An alternative method for monitoring endangered lions in India could improve estimates of their abundance and help inform conservation policy and management decisions. Keshab Gogoi and colleagues at the Wildlife Institute of India present their findings in the open-access journal PLOS ONE on February 19, 2020.
Conservation practices have enabled Asiatic lions to recover from a population of only 50 individuals in the Gir Forests of Gujarat, India, to an estimated 500 individuals today. Accurate estimates of their abundance are needed in order for conservation efforts to remain successful. However, existing monitoring methods, particularly a technique known as total counts, can miss some individuals while double-counting others, and they provide limited information on spatial density.
In the new study, Gogoi and colleagues demonstrate an alternative method for monitoring Asiatic lions.
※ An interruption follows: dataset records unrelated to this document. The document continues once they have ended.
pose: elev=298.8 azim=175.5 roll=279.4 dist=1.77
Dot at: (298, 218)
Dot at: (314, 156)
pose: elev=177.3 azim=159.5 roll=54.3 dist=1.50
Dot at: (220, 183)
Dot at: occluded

They used whisker patterns and permanent body marks to identify individual lions using a computer program and analyzed that data with a mathematical modeling method known as spatially explicit capture recapture in order to estimate lion density. They also assessed prey density and other factors that could influence lion density.
The researchers identified 67 individual lions out of 368 lion sightings within a study site of 725 square kilometers in the Gir Forests, estimating an overall density of 8.53 lions per 100 square kilometers.
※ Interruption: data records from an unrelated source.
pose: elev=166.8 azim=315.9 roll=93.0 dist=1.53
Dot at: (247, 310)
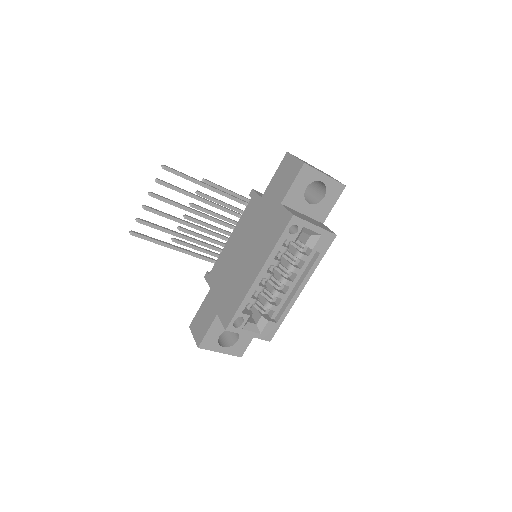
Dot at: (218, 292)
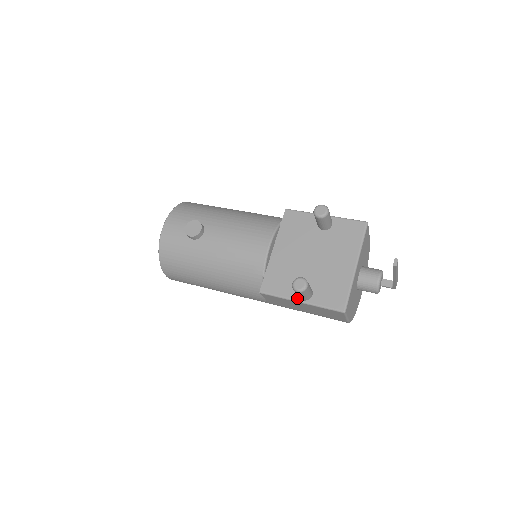
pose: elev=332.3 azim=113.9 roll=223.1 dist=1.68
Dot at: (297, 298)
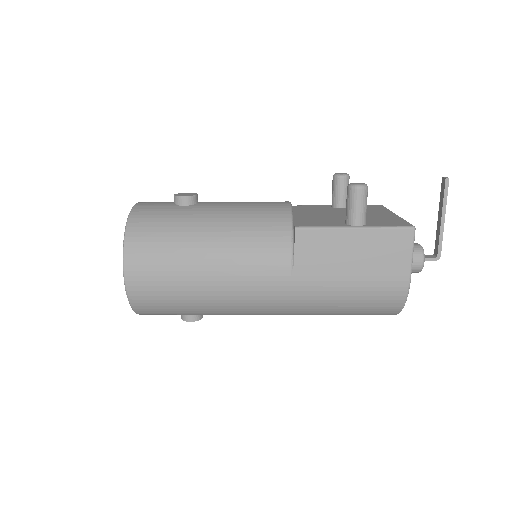
Dot at: (348, 225)
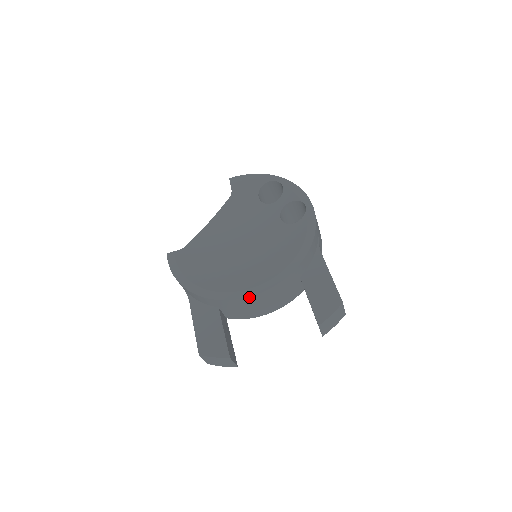
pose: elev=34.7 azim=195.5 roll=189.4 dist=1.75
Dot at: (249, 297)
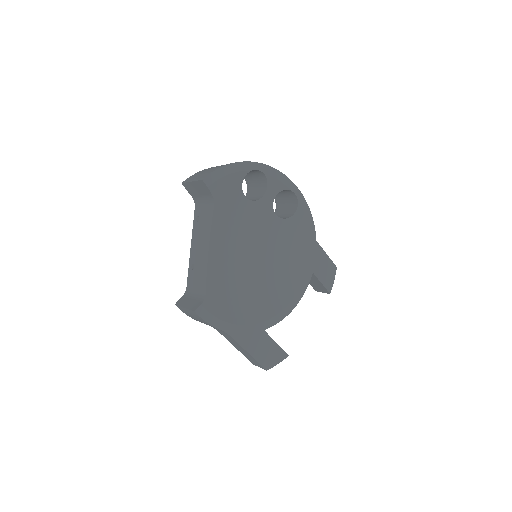
Dot at: occluded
They were surprised to find that prey density did not appear to influence variations in lion density within the study site. Instead, lion density was higher in flat valley habitats (as opposed to rugged or elevated areas) and near sites where food had been placed to attract lions for tourists to view them.
The findings suggest that baiting lions for tourism greatly perturbs their natural density patterns, in line with other research demonstrating that baiting disrupts lion behavior and social dynamics. The authors recommend that their alternative monitoring method be used to assess lions across their range (in India and Africa) in order to inform ongoing conservation efforts more accurately.
The authors add: “The only population of Asiatic lions in the world survives in the Saurashtra landscape. Conserving this sub-species with the use of best science and management is a global priority and responsibility. Our research paper addresses this priority by developing a robust approach to their population assessment and monitoring which can be used for all lion populations across the world.”